--- DOCUMENT PASSAGE ---
=====
Year 7, day 1 without flying, seeing our cultural and individual addictions

March 23, 2022 by Joshua
in Freedom, Habits, Nature

On March 22, 2016 my flight from Paris landed in New York. Before embarking on that trip, I had started to second guess how I had weighed my values to conclude flying was overall good. Today marks the first day of my seventh year without flying. I’ve traveled and seen more of the world and its people more in this time than when I flew.

I grew up flying. My American parents met in India, where we lived a year of my childhood. Many close family members lived flying distance away, a trend that increased as more family members moved farther away. As a history professor who studied mostly India, my father’s livelihood and identity relied on flying. My older sister lived years in Israel and Japan. My younger sister joined the Peace Corps in Africa. They didn’t sail there. My mom and stepfather bought year-long tickets to fly around the world. I lived a year in Paris, then in Shanghai. I don’t think I knew anyone who didn’t fly.

Amid all this flying, I heard no one seriously consider the problems from flying. If anything, people vaguely sensed the exhaust might warm the globe, but the magnitude must have been smaller than what they perceived as the obvious benefits of spreading culture and connectivity. I don’t remember anyone considering people or wildlife displaced to access the oil, noise pollution, military defense of supply chains, and the like as remotely comparable in size of problem to the magnitude of the benefits they took for granted. The benefits, I understood, weren’t just to them, but to the world: “the world benefits from my flying,” everyone believed, it seems. That they personally got to see the Great Barrier Reef or rhinos on safari wasn’t the point. They’d share stories and pictures so everyone would benefit.

So the story went that the benefits were global and huge, the costs abstract and small. No brainer. End of story. Buy the tickets. Let’s go.

It became deeply moral too. As families dispersed, flying meant family. If there was any unalloyed good everyone from every culture agreed on over any wedge issue, it was family. Next would be jobs and producing for society, not being a free rider or parasite. Without flying, people felt, you couldn’t see family or hold down a job. To question flying provoked the response of depriving someone the right to see their parents or hold down a job. Before avoiding flying, I never heard anyone consider questioning it. When I started my year not flying, I saw visceral, moral responses to just questioning it.

Why the indignation?

I wrote recently in Do addicts get less of what they think they get more of? how people addicted to a substance or behavior think they get more of something actually get less. Gamblers feel like winners but are losing money. Heroin addicts think they get more euphoria while living in squalor. Sex addicts think they’re getting intimacy but have less.

crack pipe

People who fly more get the jolt of joy of seeing family because flying led them to live flying distance apart. People who feel flying gives them job opportunities became more dependent.

The longer I don’t fly, the more I see people addicted to flying. I don’t mean addicted as an analogy. I mean it as a behavior addiction like the ones recognized by the main authorities like gambling, video games, and sex can become.

Addicted people become indignant and moral because our voice inside us that tells us to keep doing it tells us it’s good to keep doing it and bad not to.

Historically, people traveled more, I learned from the book The Dawn of Everything, not less the farther back we look, largely owing to living in cities. Flying increased distance traveled, but that’s a lousy measure. Taking a car to an airport, spending hours there, then spending hours or days in a metal tube and other airports, and taking a car or train to a hotel is less of a travel experience than even riding a bike fifty miles. Even just taking a train gives more of a travel experience. Sailing takes it to another level.
=====
--- THE TASK ---
Pick up the essay on seven years without flying right after its last sentence and keep writing. The items that come next have nothing to do with this.

--- GIVEN DATA ---
=====
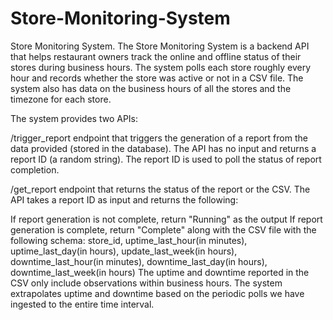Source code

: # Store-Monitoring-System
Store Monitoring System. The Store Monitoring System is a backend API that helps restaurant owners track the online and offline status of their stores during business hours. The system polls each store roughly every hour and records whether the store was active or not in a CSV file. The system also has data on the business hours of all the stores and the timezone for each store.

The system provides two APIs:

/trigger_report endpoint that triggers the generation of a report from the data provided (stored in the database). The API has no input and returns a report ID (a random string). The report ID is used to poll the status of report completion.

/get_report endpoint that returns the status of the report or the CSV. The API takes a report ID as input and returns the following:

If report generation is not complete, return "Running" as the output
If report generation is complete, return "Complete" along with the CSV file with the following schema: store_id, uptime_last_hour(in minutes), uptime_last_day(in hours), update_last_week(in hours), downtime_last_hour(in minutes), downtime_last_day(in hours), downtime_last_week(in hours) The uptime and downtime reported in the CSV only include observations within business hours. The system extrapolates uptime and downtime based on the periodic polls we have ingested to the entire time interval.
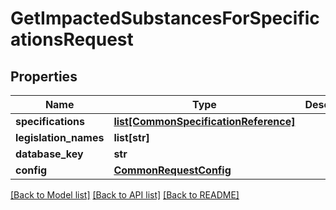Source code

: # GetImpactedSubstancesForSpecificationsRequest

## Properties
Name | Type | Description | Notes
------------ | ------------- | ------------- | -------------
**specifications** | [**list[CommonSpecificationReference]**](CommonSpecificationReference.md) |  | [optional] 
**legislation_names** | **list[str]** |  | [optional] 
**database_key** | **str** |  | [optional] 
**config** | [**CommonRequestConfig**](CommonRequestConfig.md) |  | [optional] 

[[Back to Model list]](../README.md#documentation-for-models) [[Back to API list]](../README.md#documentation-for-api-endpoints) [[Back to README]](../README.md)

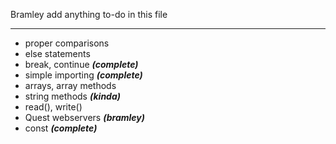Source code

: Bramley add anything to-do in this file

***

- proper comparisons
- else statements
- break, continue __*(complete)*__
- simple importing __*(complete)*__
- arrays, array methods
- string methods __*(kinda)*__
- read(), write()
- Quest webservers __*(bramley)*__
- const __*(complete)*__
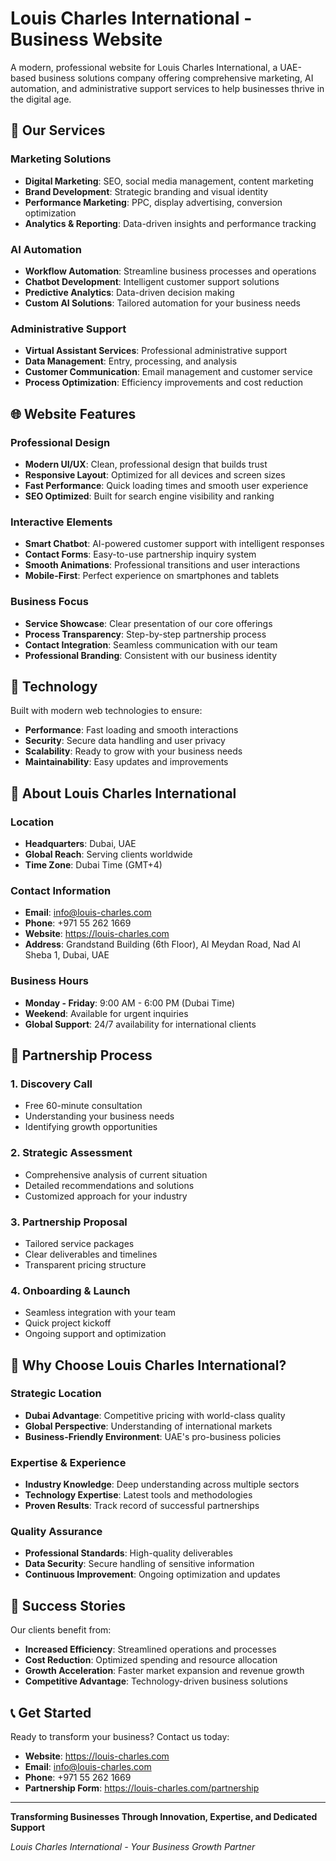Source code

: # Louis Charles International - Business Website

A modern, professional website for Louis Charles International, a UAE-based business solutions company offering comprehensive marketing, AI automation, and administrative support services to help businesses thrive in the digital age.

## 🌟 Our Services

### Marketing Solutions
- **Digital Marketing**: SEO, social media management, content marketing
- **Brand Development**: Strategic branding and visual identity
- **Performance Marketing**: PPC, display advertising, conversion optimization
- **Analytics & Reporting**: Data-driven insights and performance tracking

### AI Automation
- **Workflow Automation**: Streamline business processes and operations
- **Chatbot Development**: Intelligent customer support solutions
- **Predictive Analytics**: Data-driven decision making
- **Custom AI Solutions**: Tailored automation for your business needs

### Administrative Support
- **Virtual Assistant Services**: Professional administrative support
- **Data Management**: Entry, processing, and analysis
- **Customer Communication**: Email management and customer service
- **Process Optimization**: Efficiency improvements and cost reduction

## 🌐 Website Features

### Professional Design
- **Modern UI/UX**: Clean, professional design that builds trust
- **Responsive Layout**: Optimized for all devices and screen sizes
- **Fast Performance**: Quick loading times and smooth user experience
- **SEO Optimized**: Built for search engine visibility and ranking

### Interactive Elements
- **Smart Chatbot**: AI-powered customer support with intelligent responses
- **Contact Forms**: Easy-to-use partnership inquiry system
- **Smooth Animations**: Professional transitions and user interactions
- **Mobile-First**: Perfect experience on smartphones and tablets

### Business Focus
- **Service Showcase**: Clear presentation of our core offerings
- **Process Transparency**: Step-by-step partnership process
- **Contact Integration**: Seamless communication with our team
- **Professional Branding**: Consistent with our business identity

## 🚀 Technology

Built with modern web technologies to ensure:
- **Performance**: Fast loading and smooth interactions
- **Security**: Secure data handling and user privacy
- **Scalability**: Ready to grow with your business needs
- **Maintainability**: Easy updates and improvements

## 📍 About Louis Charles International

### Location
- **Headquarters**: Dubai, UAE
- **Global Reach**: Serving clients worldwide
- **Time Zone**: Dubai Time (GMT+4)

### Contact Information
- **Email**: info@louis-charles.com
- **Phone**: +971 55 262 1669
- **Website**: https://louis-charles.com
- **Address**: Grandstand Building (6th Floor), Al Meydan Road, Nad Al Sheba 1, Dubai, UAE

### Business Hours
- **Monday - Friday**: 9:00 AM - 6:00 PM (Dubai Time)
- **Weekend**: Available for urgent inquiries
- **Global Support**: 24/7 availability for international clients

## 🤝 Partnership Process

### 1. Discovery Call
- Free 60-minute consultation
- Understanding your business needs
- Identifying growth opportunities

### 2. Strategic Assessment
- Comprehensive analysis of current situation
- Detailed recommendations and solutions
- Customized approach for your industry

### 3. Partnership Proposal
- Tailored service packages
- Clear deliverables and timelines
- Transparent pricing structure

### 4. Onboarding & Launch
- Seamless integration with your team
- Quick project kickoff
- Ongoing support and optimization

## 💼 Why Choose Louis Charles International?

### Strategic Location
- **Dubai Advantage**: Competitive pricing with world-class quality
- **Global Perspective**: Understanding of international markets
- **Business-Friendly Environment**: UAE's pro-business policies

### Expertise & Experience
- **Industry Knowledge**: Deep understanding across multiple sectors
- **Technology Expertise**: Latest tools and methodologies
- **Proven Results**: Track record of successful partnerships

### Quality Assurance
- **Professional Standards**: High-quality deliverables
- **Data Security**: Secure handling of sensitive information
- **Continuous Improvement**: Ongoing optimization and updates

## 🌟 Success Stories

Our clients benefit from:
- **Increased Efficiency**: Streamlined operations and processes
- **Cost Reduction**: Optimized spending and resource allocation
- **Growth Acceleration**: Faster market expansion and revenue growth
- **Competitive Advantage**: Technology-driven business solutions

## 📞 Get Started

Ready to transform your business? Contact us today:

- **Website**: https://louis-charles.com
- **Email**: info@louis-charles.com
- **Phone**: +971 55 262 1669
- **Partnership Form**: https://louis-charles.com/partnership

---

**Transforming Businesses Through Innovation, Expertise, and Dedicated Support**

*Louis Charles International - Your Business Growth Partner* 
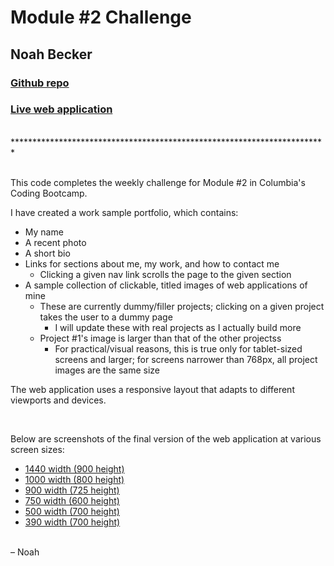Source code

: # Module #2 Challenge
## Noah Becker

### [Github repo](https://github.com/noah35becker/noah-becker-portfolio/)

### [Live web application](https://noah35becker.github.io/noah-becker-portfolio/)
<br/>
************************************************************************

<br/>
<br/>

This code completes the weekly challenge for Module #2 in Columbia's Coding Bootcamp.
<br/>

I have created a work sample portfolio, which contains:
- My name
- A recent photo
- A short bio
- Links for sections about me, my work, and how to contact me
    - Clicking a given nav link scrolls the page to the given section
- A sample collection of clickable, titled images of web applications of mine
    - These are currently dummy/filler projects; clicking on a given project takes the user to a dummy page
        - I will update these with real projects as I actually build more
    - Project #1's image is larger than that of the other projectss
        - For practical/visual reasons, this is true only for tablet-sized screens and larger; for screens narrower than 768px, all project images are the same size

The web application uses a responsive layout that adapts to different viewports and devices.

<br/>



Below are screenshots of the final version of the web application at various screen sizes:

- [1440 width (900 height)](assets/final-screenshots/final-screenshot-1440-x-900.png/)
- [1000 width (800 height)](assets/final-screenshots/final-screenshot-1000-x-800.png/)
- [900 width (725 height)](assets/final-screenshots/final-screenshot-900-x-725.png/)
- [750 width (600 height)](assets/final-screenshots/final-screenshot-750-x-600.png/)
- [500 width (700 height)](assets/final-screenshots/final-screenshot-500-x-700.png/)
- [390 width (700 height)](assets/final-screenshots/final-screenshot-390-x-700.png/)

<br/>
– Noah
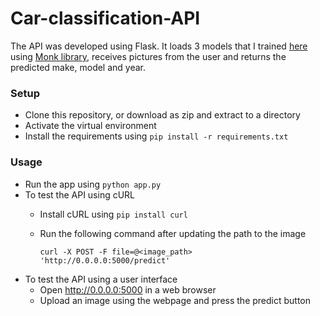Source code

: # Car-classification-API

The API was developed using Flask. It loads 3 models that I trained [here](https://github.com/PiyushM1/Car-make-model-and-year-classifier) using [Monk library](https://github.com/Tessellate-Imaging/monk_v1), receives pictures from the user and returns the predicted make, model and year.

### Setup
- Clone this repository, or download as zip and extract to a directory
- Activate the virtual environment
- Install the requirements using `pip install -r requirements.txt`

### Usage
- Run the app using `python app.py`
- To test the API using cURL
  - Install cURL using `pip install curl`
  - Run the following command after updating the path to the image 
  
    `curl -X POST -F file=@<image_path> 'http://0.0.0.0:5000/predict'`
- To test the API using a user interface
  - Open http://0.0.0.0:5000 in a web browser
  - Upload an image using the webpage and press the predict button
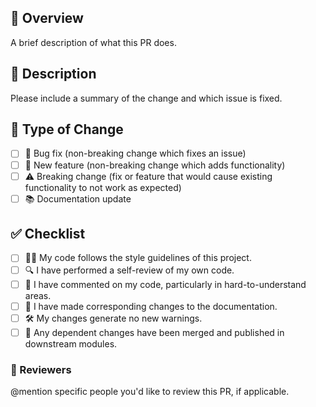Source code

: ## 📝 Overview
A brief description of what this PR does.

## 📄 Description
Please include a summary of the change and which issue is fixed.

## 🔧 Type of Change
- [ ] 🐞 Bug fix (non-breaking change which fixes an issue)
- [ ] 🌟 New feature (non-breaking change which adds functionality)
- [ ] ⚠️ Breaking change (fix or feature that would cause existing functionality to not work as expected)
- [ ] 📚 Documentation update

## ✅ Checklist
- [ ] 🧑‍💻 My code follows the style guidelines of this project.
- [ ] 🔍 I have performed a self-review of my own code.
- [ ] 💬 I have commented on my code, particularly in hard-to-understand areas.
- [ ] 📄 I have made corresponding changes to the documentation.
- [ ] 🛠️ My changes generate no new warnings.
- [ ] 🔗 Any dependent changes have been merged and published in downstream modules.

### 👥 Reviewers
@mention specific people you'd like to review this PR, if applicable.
=====
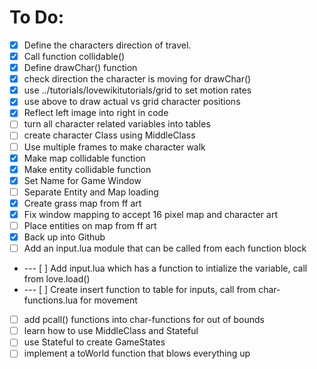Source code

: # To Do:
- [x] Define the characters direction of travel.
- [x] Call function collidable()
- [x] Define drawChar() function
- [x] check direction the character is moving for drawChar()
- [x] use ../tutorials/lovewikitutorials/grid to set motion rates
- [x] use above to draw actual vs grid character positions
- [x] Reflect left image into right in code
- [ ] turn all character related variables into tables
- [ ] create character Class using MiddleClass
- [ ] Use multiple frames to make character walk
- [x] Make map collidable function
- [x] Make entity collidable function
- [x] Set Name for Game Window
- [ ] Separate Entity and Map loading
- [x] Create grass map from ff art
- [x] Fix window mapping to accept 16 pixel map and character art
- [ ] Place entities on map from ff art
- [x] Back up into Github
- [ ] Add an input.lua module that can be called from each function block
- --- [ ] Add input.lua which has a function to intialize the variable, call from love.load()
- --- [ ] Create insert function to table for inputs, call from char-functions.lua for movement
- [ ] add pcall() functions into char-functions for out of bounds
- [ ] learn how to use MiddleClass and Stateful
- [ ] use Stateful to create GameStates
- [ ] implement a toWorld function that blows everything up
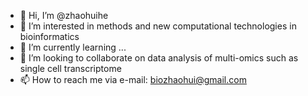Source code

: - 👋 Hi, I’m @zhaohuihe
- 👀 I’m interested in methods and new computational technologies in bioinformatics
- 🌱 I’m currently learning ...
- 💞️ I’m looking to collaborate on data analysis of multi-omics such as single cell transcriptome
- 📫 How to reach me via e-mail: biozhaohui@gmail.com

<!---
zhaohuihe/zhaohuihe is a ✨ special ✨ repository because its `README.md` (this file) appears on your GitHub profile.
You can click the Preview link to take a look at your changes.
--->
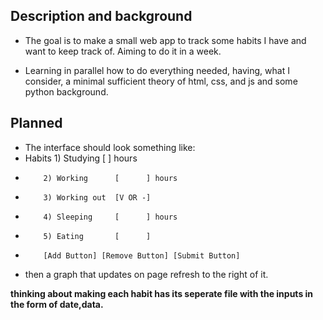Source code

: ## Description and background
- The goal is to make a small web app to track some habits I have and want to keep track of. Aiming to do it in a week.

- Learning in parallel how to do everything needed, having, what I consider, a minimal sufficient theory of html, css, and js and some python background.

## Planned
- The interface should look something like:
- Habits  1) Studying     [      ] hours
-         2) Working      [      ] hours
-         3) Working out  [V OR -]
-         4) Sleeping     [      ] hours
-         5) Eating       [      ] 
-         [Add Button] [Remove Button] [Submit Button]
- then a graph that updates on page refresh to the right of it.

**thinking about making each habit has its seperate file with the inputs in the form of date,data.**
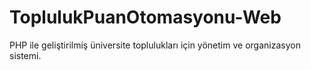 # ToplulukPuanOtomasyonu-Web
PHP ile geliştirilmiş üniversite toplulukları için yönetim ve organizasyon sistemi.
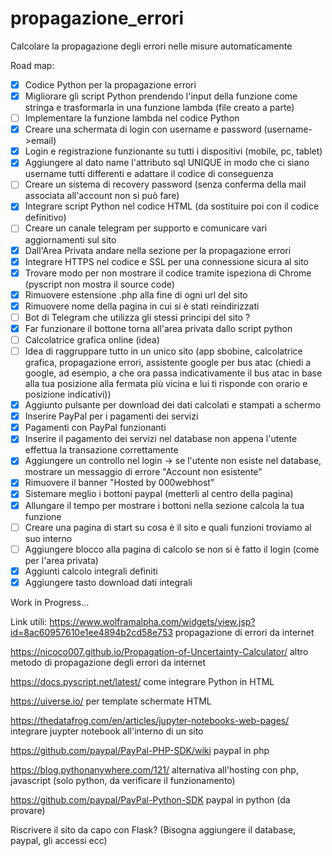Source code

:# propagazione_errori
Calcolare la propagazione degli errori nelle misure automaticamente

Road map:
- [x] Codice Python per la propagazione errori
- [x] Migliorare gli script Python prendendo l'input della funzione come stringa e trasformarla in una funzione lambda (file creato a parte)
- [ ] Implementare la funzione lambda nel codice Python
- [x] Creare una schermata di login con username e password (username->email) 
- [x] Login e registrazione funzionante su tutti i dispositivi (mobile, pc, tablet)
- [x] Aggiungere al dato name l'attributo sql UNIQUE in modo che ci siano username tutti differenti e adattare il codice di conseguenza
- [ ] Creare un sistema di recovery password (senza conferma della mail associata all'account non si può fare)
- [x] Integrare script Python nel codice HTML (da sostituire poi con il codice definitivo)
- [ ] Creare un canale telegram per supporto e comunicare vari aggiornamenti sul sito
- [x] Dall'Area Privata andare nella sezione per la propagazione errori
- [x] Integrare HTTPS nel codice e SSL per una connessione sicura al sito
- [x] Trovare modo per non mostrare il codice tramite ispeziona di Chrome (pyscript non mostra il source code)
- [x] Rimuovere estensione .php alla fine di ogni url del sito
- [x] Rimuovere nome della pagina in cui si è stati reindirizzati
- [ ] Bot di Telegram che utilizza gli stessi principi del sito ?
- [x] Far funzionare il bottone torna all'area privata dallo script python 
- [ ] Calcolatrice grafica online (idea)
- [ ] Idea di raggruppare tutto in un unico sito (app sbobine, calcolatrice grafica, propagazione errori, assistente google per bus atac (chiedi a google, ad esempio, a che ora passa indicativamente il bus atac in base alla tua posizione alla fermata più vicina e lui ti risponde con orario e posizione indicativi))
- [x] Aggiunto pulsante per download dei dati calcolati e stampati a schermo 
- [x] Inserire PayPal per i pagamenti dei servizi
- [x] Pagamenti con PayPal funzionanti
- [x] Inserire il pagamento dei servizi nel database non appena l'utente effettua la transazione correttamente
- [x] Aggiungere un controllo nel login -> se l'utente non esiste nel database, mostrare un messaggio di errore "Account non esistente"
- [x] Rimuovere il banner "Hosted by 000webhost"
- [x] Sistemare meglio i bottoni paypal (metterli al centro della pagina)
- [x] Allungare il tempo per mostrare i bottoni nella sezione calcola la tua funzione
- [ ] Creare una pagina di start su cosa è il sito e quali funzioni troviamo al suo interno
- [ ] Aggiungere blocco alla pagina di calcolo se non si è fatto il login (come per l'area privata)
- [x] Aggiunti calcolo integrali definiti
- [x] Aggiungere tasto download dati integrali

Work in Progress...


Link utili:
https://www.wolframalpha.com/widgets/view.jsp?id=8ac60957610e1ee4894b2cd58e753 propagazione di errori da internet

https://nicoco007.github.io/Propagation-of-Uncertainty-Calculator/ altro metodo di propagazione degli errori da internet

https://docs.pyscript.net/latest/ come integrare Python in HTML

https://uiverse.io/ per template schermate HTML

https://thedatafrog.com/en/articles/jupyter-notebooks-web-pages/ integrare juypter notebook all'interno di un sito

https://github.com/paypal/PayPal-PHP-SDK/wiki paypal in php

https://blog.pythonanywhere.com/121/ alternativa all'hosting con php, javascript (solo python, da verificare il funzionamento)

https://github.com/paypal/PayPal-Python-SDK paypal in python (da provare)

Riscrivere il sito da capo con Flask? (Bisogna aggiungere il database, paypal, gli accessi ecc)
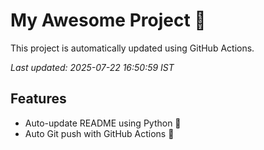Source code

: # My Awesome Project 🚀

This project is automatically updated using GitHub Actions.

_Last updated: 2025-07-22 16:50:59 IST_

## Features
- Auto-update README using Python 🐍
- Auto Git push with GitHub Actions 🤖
=====
--- TASK RESPONSE ---
We’ve come to confuse flying with traveling, but flying diminishes travel. It leads us to believe nature and interesting things are “out there,” blinding us to the beauty and variety of nature everywhere, even in cities. How many types of trees are within a five-minute walk of where you live? How many varieties of birds? Insects? What constellation are we in right now? Do you know what it means for us to be in a constellation? How much has the variety of trees, birds, and other wildlife decreased in your lifetime? How much is it projected to decrease?

Besides nature, how many of your neighbors within a ten-minute walk do you know? Have you seen a local play or musical performance? How many languages are spoken near you? Has that number increased or decreased? What local foods do they grow? Which, if any, are indigenous? In my experience, people will fly around the world for a food but won’t buy turnips, which in practice are more exotic for appearing more rarely in dishes served to them.

In other words, flying gives the feeling of family, community, connection, jobs, and nature while decreasing our actual experience of them. It spreads family, community, and connections thin to the point of tearing them apart. It destabilizes jobs and the workplace (I didn’t write about that part, but loosely speaking, the gist is that it forces everyone everywhere to compete against everyone for no net gain). It destroys nature while leading us to ignore it all around us, which leads us to pave over more and litter more.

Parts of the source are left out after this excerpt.